%%

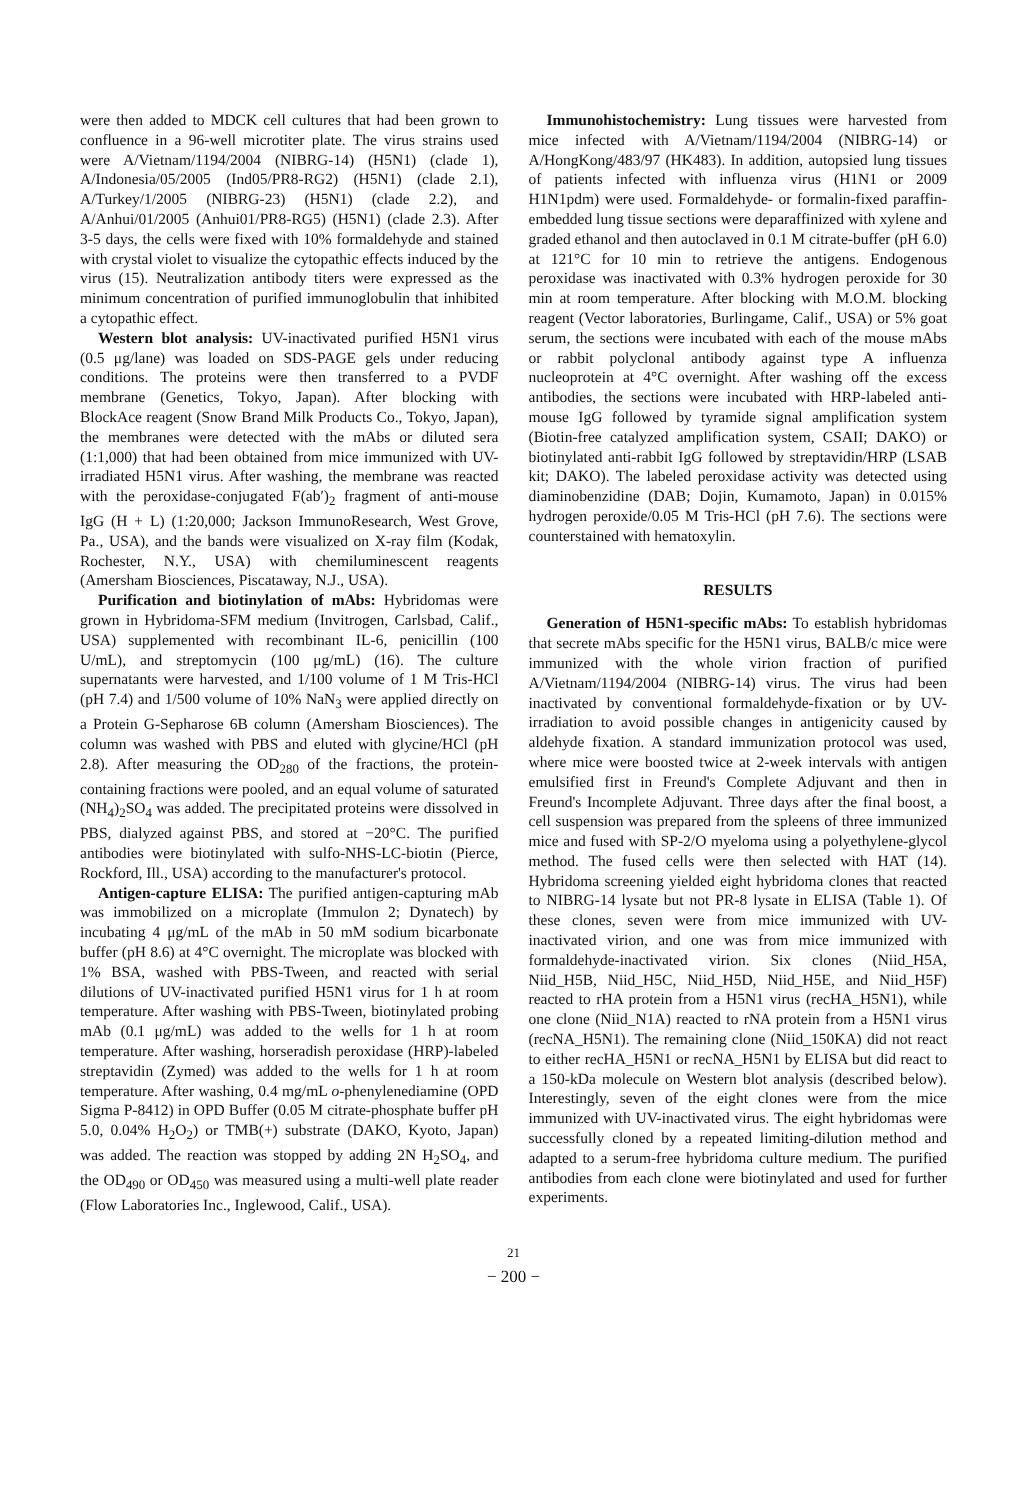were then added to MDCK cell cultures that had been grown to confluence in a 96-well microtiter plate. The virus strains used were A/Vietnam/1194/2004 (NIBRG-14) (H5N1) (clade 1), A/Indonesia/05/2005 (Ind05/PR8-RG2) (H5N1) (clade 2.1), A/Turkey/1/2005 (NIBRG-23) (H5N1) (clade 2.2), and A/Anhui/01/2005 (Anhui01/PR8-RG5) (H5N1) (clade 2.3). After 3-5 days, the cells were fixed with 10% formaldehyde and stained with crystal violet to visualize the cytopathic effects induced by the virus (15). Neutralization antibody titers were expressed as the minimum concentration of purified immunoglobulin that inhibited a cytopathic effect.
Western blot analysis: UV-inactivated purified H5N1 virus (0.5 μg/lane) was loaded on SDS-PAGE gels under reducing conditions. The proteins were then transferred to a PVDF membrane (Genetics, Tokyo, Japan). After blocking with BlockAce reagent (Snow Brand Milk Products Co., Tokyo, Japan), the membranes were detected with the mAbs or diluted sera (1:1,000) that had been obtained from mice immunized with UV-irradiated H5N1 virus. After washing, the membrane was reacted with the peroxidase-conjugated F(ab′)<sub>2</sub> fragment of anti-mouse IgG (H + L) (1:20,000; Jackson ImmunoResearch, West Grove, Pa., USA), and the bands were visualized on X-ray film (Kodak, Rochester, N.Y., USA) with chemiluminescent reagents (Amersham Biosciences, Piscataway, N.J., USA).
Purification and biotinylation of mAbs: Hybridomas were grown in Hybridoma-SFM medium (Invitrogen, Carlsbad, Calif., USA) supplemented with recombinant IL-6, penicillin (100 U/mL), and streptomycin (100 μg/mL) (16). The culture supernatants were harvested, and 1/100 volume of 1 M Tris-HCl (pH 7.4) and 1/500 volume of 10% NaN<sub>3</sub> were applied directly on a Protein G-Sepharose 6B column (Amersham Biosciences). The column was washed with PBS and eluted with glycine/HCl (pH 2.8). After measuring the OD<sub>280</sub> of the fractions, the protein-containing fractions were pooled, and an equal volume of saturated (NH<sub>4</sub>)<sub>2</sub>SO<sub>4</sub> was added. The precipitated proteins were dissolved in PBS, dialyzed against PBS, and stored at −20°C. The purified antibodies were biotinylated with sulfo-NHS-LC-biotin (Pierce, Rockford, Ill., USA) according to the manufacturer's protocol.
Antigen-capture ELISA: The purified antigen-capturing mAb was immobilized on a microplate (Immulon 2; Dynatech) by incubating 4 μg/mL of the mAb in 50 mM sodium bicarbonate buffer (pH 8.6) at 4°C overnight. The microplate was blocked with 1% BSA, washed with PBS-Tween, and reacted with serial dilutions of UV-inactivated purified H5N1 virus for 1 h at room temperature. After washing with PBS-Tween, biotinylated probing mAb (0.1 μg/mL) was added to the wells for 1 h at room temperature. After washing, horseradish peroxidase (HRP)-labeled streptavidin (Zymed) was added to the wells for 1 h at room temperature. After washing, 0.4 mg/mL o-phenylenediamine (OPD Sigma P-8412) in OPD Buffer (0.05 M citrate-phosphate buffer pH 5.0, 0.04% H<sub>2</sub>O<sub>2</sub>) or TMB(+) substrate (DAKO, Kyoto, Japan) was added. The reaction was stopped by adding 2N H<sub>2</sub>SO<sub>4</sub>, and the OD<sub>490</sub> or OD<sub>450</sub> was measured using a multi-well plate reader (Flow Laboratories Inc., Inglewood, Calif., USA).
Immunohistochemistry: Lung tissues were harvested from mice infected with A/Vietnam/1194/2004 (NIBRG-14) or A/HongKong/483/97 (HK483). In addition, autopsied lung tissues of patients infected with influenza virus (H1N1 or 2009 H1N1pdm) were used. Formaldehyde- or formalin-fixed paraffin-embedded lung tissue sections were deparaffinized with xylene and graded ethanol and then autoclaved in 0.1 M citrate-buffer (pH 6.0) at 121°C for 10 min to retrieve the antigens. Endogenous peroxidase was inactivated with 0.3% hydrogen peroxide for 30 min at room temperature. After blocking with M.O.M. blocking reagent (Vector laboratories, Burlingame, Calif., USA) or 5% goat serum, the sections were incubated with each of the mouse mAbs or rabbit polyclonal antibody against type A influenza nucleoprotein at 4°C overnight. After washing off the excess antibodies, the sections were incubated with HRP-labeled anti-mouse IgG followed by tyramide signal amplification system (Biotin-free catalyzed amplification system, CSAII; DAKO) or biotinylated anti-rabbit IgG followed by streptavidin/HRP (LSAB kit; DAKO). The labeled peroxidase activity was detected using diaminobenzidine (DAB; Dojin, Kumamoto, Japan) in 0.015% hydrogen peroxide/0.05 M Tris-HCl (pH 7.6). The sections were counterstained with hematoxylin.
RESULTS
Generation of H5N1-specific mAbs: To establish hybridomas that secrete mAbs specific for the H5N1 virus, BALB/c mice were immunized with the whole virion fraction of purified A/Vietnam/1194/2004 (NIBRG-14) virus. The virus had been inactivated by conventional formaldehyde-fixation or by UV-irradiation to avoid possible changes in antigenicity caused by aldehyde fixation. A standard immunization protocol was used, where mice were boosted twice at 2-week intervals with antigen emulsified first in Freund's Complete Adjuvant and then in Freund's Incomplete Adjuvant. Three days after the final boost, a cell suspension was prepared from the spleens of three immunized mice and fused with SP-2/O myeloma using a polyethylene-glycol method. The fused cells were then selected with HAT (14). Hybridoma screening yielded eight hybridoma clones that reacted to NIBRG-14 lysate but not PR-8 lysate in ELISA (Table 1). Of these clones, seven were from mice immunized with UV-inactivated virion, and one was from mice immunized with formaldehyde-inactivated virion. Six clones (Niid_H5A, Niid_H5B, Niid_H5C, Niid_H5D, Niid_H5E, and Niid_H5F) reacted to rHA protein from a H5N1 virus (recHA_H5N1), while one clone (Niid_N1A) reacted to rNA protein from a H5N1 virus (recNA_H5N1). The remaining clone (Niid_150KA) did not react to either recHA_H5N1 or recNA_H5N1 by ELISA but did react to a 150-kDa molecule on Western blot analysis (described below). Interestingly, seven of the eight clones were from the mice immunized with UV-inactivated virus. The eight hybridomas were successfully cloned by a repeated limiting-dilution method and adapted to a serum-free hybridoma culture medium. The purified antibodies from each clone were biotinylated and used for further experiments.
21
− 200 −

%%

Repeat the data exactly as given. Keep every picture out of the copy.

were then added to MDCK cell cultures that had been grown to confluence in a 96-well microtiter plate. The virus strains used were A/Vietnam/1194/2004 (NIBRG-14) (H5N1) (clade 1), A/Indonesia/05/2005 (Ind05/PR8-RG2) (H5N1) (clade 2.1), A/Turkey/1/2005 (NIBRG-23) (H5N1) (clade 2.2), and A/Anhui/01/2005 (Anhui01/PR8-RG5) (H5N1) (clade 2.3). After 3-5 days, the cells were fixed with 10% formaldehyde and stained with crystal violet to visualize the cytopathic effects induced by the virus (15). Neutralization antibody titers were expressed as the minimum concentration of purified immunoglobulin that inhibited a cytopathic effect.
Western blot analysis: UV-inactivated purified H5N1 virus (0.5 μg/lane) was loaded on SDS-PAGE gels under reducing conditions. The proteins were then transferred to a PVDF membrane (Genetics, Tokyo, Japan). After blocking with BlockAce reagent (Snow Brand Milk Products Co., Tokyo, Japan), the membranes were detected with the mAbs or diluted sera (1:1,000) that had been obtained from mice immunized with UV-irradiated H5N1 virus. After washing, the membrane was reacted with the peroxidase-conjugated F(ab′)<sub>2</sub> fragment of anti-mouse IgG (H + L) (1:20,000; Jackson ImmunoResearch, West Grove, Pa., USA), and the bands were visualized on X-ray film (Kodak, Rochester, N.Y., USA) with chemiluminescent reagents (Amersham Biosciences, Piscataway, N.J., USA).
Purification and biotinylation of mAbs: Hybridomas were grown in Hybridoma-SFM medium (Invitrogen, Carlsbad, Calif., USA) supplemented with recombinant IL-6, penicillin (100 U/mL), and streptomycin (100 μg/mL) (16). The culture supernatants were harvested, and 1/100 volume of 1 M Tris-HCl (pH 7.4) and 1/500 volume of 10% NaN<sub>3</sub> were applied directly on a Protein G-Sepharose 6B column (Amersham Biosciences). The column was washed with PBS and eluted with glycine/HCl (pH 2.8). After measuring the OD<sub>280</sub> of the fractions, the protein-containing fractions were pooled, and an equal volume of saturated (NH<sub>4</sub>)<sub>2</sub>SO<sub>4</sub> was added. The precipitated proteins were dissolved in PBS, dialyzed against PBS, and stored at −20°C. The purified antibodies were biotinylated with sulfo-NHS-LC-biotin (Pierce, Rockford, Ill., USA) according to the manufacturer's protocol.
Antigen-capture ELISA: The purified antigen-capturing mAb was immobilized on a microplate (Immulon 2; Dynatech) by incubating 4 μg/mL of the mAb in 50 mM sodium bicarbonate buffer (pH 8.6) at 4°C overnight. The microplate was blocked with 1% BSA, washed with PBS-Tween, and reacted with serial dilutions of UV-inactivated purified H5N1 virus for 1 h at room temperature. After washing with PBS-Tween, biotinylated probing mAb (0.1 μg/mL) was added to the wells for 1 h at room temperature. After washing, horseradish peroxidase (HRP)-labeled streptavidin (Zymed) was added to the wells for 1 h at room temperature. After washing, 0.4 mg/mL o-phenylenediamine (OPD Sigma P-8412) in OPD Buffer (0.05 M citrate-phosphate buffer pH 5.0, 0.04% H<sub>2</sub>O<sub>2</sub>) or TMB(+) substrate (DAKO, Kyoto, Japan) was added. The reaction was stopped by adding 2N H<sub>2</sub>SO<sub>4</sub>, and the OD<sub>490</sub> or OD<sub>450</sub> was measured using a multi-well plate reader (Flow Laboratories Inc., Inglewood, Calif., USA).
Immunohistochemistry: Lung tissues were harvested from mice infected with A/Vietnam/1194/2004 (NIBRG-14) or A/HongKong/483/97 (HK483). In addition, autopsied lung tissues of patients infected with influenza virus (H1N1 or 2009 H1N1pdm) were used. Formaldehyde- or formalin-fixed paraffin-embedded lung tissue sections were deparaffinized with xylene and graded ethanol and then autoclaved in 0.1 M citrate-buffer (pH 6.0) at 121°C for 10 min to retrieve the antigens. Endogenous peroxidase was inactivated with 0.3% hydrogen peroxide for 30 min at room temperature. After blocking with M.O.M. blocking reagent (Vector laboratories, Burlingame, Calif., USA) or 5% goat serum, the sections were incubated with each of the mouse mAbs or rabbit polyclonal antibody against type A influenza nucleoprotein at 4°C overnight. After washing off the excess antibodies, the sections were incubated with HRP-labeled anti-mouse IgG followed by tyramide signal amplification system (Biotin-free catalyzed amplification system, CSAII; DAKO) or biotinylated anti-rabbit IgG followed by streptavidin/HRP (LSAB kit; DAKO). The labeled peroxidase activity was detected using diaminobenzidine (DAB; Dojin, Kumamoto, Japan) in 0.015% hydrogen peroxide/0.05 M Tris-HCl (pH 7.6). The sections were counterstained with hematoxylin.
RESULTS
Generation of H5N1-specific mAbs: To establish hybridomas that secrete mAbs specific for the H5N1 virus, BALB/c mice were immunized with the whole virion fraction of purified A/Vietnam/1194/2004 (NIBRG-14) virus. The virus had been inactivated by conventional formaldehyde-fixation or by UV-irradiation to avoid possible changes in antigenicity caused by aldehyde fixation. A standard immunization protocol was used, where mice were boosted twice at 2-week intervals with antigen emulsified first in Freund's Complete Adjuvant and then in Freund's Incomplete Adjuvant. Three days after the final boost, a cell suspension was prepared from the spleens of three immunized mice and fused with SP-2/O myeloma using a polyethylene-glycol method. The fused cells were then selected with HAT (14). Hybridoma screening yielded eight hybridoma clones that reacted to NIBRG-14 lysate but not PR-8 lysate in ELISA (Table 1). Of these clones, seven were from mice immunized with UV-inactivated virion, and one was from mice immunized with formaldehyde-inactivated virion. Six clones (Niid_H5A, Niid_H5B, Niid_H5C, Niid_H5D, Niid_H5E, and Niid_H5F) reacted to rHA protein from a H5N1 virus (recHA_H5N1), while one clone (Niid_N1A) reacted to rNA protein from a H5N1 virus (recNA_H5N1). The remaining clone (Niid_150KA) did not react to either recHA_H5N1 or recNA_H5N1 by ELISA but did react to a 150-kDa molecule on Western blot analysis (described below). Interestingly, seven of the eight clones were from the mice immunized with UV-inactivated virus. The eight hybridomas were successfully cloned by a repeated limiting-dilution method and adapted to a serum-free hybridoma culture medium. The purified antibodies from each clone were biotinylated and used for further experiments.
21
− 200 −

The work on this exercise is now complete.